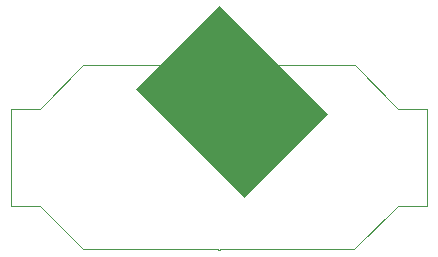
<source format=gko>
%FSTAX44Y44*%
%MOMM*%
%SFA1B1*%

%IPPOS*%
%AMD46*
4,1,4,8.130540,-1.061720,-1.061720,8.130540,-8.130540,1.061720,1.061720,-8.130540,8.130540,-1.061720,0.0*
%
%ADD45C,0.100000*%
G04~CAMADD=46~9~0.0~0.0~5118.1~3937.0~0.0~0.0~0~0.0~0.0~0.0~0.0~0~0.0~0.0~0.0~0.0~0~0.0~0.0~0.0~315.0~6402.0~6401.0*
%ADD46D46*%
%LNpcb1-1*%
%LPD*%
G54D45*
X00932054Y00446768D02*
D01*
X00932089Y00446761*
X00932124Y00446756*
X00932159Y00446753*
X0093218Y00446752*
X00931425Y00447256D02*
D01*
X00931427Y00447221*
X0093143Y00447186*
X00931436Y00447152*
X00931445Y00447117*
X00931456Y00447084*
X00931469Y00447051*
X00931484Y0044702*
X00931502Y00446989*
X00931522Y0044696*
X00931543Y00446932*
X00931567Y00446906*
X00931592Y00446882*
X00931619Y00446859*
X00931648Y00446839*
X00931677Y0044682*
X00931708Y00446803*
X00931741Y00446789*
X00931774Y00446777*
X00931807Y00446767*
X00931842Y0044676*
X00931877Y00446755*
X00931912Y00446753*
X00931947*
X00931982Y00446755*
X00932017Y0044676*
X00932051Y00446767*
X00932054Y00446768*
Y0052859D02*
D01*
X0093202Y00528598*
X00931985Y00528603*
X0093195Y00528606*
X00931915Y00528606*
X0093188Y00528604*
X00931845Y00528599*
X00931811Y00528592*
X00931777Y00528582*
X00931744Y00528571*
X00931711Y00528556*
X0093168Y0052854*
X0093165Y00528522*
X00931622Y00528501*
X00931595Y00528479*
X00931569Y00528455*
X00931546Y00528429*
X00931524Y00528401*
X00931504Y00528372*
X00931486Y00528342*
X00931471Y0052831*
X00931457Y00528278*
X00931446Y00528244*
X00931437Y0052821*
X00931431Y00528176*
X00931427Y00528141*
X00931426Y00528106*
X00931425Y00528102*
X0093218Y00528606D02*
D01*
X00932144Y00528605*
X00932109Y00528601*
X00932075Y00528595*
X00932054Y0052859*
X0099314Y00565653D02*
D01*
X00993104Y00565652*
X00993069Y00565648*
X00993035Y00565642*
X00993001Y00565634*
X00992967Y00565623*
X00992934Y0056561*
X00992903Y00565594*
X00992872Y00565577*
X00992843Y00565557*
X00992815Y00565536*
X00992789Y00565512*
X0099278Y00565502*
X01108609Y00565653D02*
D01*
X01108571Y00565734*
X01108528Y00565811*
X01108479Y00565886*
X01108425Y00565956*
X01108366Y00566023*
X01108303Y00566086*
X01108236Y00566144*
X01108164Y00566197*
X0110809Y00566245*
X01108012Y00566287*
X01107931Y00566325*
X01107848Y00566356*
X01107763Y00566382*
X01107676Y00566401*
X01107588Y00566415*
X01107499Y00566422*
X0110741Y00566423*
X01107322Y00566418*
X01107234Y00566407*
X01107146Y00566389*
X01107061Y00566366*
X01106976Y00566336*
X01106895Y00566301*
X01106816Y0056626*
X0110674Y00566214*
X01106667Y00566163*
X01106599Y00566106*
X01106534Y00566045*
X01106474Y0056598*
X01106418Y00565911*
X01106367Y00565838*
X01106322Y00565761*
X01106282Y00565682*
X01106269Y00565653*
X01222348Y00565502D02*
D01*
X01222323Y00565526*
X01222296Y00565549*
X01222267Y00565569*
X01222237Y00565588*
X01222206Y00565604*
X01222174Y00565618*
X01222141Y0056563*
X01222107Y00565639*
X01222072Y00565646*
X01222037Y00565651*
X01222002Y00565653*
X01221989Y00565653*
X01282824Y0052859D02*
D01*
X0128279Y00528598*
X01282755Y00528603*
X0128272Y00528606*
X012827Y00528606*
X01283453Y00528102D02*
D01*
X01283452Y00528138*
X01283449Y00528172*
X01283442Y00528207*
X01283434Y00528241*
X01283423Y00528275*
X0128341Y00528307*
X01283394Y00528339*
X01283377Y0052837*
X01283357Y00528398*
X01283336Y00528426*
X01283312Y00528453*
X01283286Y00528477*
X0128326Y005285*
X01283231Y0052852*
X01283201Y00528539*
X0128317Y00528555*
X01283138Y0052857*
X01283105Y00528582*
X01283071Y00528591*
X01283037Y00528599*
X01283002Y00528604*
X01282967Y00528606*
X01282932*
X01282897Y00528604*
X01282862Y00528599*
X01282828Y00528591*
X01282824Y0052859*
Y00446768D02*
D01*
X01282859Y00446761*
X01282894Y00446756*
X01282929Y00446753*
X01282964Y00446753*
X01282999Y00446755*
X01283034Y0044676*
X01283068Y00446767*
X01283102Y00446776*
X01283135Y00446788*
X01283167Y00446802*
X01283198Y00446819*
X01283228Y00446837*
X01283257Y00446857*
X01283284Y0044688*
X0128331Y00446904*
X01283333Y0044693*
X01283355Y00446958*
X01283375Y00446987*
X01283393Y00447017*
X01283408Y00447049*
X01283422Y00447081*
X01283433Y00447114*
X01283441Y00447148*
X01283448Y00447183*
X01283452Y00447218*
X01283453Y00447253*
X01283453Y00447256*
X012827Y00446752D02*
D01*
X01282735Y00446753*
X0128277Y00446757*
X01282804Y00446763*
X01282824Y00446768*
X0122174Y00409705D02*
D01*
X01221775Y00409707*
X0122181Y0040971*
X01221844Y00409716*
X01221878Y00409725*
X01221912Y00409736*
X01221944Y00409749*
X01221976Y00409764*
X01222006Y00409782*
X01222036Y00409802*
X01222063Y00409823*
X0122209Y00409847*
X01222098Y00409856*
X01106269Y00409705D02*
D01*
X01106307Y00409625*
X01106351Y00409547*
X011064Y00409473*
X01106454Y00409402*
X01106512Y00409335*
X01106576Y00409273*
X01106643Y00409215*
X01106714Y00409162*
X01106789Y00409114*
X01106867Y00409071*
X01106948Y00409034*
X01107031Y00409003*
X01107116Y00408977*
X01107203Y00408958*
X01107291Y00408944*
X0110738Y00408937*
X01107468Y00408936*
X01107557Y00408941*
X01107645Y00408952*
X01107733Y0040897*
X01107818Y00408993*
X01107902Y00409023*
X01107984Y00409058*
X01108063Y00409099*
X01108139Y00409145*
X01108211Y00409196*
X0110828Y00409252*
X01108345Y00409313*
X01108405Y00409379*
X01108461Y00409448*
X01108511Y00409521*
X01108557Y00409598*
X01108597Y00409677*
X01108609Y00409705*
X0099253Y00409856D02*
D01*
X00992556Y00409832*
X00992583Y0040981*
X00992612Y00409789*
X00992642Y00409771*
X00992673Y00409755*
X00992705Y00409741*
X00992738Y00409729*
X00992772Y0040972*
X00992807Y00409713*
X00992841Y00409708*
X00992876Y00409706*
X00992889Y00409705*
X00931425Y00447256D02*
Y00528102D01*
X0093218Y00528606D02*
X00955883D01*
X00992783Y00565505*
X0099278Y00565502D02*
X00992783Y00565505D01*
X0099314Y00565653D02*
X01106269D01*
X01108609D02*
X01221989D01*
X01222345Y00565505D02*
X01222348Y00565502D01*
X01222345Y00565505D02*
X01259245Y00528606D01*
X012827*
X01283453Y00447256D02*
Y00528102D01*
X01258995Y00446752D02*
X012827D01*
X01222095Y00409853D02*
X01258995Y00446752D01*
X01222095Y00409853D02*
X01222098Y00409856D01*
X01108609Y00409705D02*
X0122174D01*
X00992889D02*
X01106269D01*
X0099253Y00409856D02*
X00992533Y00409853D01*
X00955633Y00446752D02*
X00992533Y00409853D01*
X0093218Y00446752D02*
X00955633D01*
G54D46*
X011182Y00534788D03*
D03*
M02*
</source>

Problem description
Taking the entries above, write out exactly each line from the one holding "X00992843Y00565557*" to the one holding "X0128331Y00446904*", both included, and stop there.

Reply
X00992843Y00565557*
X00992815Y00565536*
X00992789Y00565512*
X0099278Y00565502*
X01108609Y00565653D02*
D01*
X01108571Y00565734*
X01108528Y00565811*
X01108479Y00565886*
X01108425Y00565956*
X01108366Y00566023*
X01108303Y00566086*
X01108236Y00566144*
X01108164Y00566197*
X0110809Y00566245*
X01108012Y00566287*
X01107931Y00566325*
X01107848Y00566356*
X01107763Y00566382*
X01107676Y00566401*
X01107588Y00566415*
X01107499Y00566422*
X0110741Y00566423*
X01107322Y00566418*
X01107234Y00566407*
X01107146Y00566389*
X01107061Y00566366*
X01106976Y00566336*
X01106895Y00566301*
X01106816Y0056626*
X0110674Y00566214*
X01106667Y00566163*
X01106599Y00566106*
X01106534Y00566045*
X01106474Y0056598*
X01106418Y00565911*
X01106367Y00565838*
X01106322Y00565761*
X01106282Y00565682*
X01106269Y00565653*
X01222348Y00565502D02*
D01*
X01222323Y00565526*
X01222296Y00565549*
X01222267Y00565569*
X01222237Y00565588*
X01222206Y00565604*
X01222174Y00565618*
X01222141Y0056563*
X01222107Y00565639*
X01222072Y00565646*
X01222037Y00565651*
X01222002Y00565653*
X01221989Y00565653*
X01282824Y0052859D02*
D01*
X0128279Y00528598*
X01282755Y00528603*
X0128272Y00528606*
X012827Y00528606*
X01283453Y00528102D02*
D01*
X01283452Y00528138*
X01283449Y00528172*
X01283442Y00528207*
X01283434Y00528241*
X01283423Y00528275*
X0128341Y00528307*
X01283394Y00528339*
X01283377Y0052837*
X01283357Y00528398*
X01283336Y00528426*
X01283312Y00528453*
X01283286Y00528477*
X0128326Y005285*
X01283231Y0052852*
X01283201Y00528539*
X0128317Y00528555*
X01283138Y0052857*
X01283105Y00528582*
X01283071Y00528591*
X01283037Y00528599*
X01283002Y00528604*
X01282967Y00528606*
X01282932*
X01282897Y00528604*
X01282862Y00528599*
X01282828Y00528591*
X01282824Y0052859*
Y00446768D02*
D01*
X01282859Y00446761*
X01282894Y00446756*
X01282929Y00446753*
X01282964Y00446753*
X01282999Y00446755*
X01283034Y0044676*
X01283068Y00446767*
X01283102Y00446776*
X01283135Y00446788*
X01283167Y00446802*
X01283198Y00446819*
X01283228Y00446837*
X01283257Y00446857*
X01283284Y0044688*
X0128331Y00446904*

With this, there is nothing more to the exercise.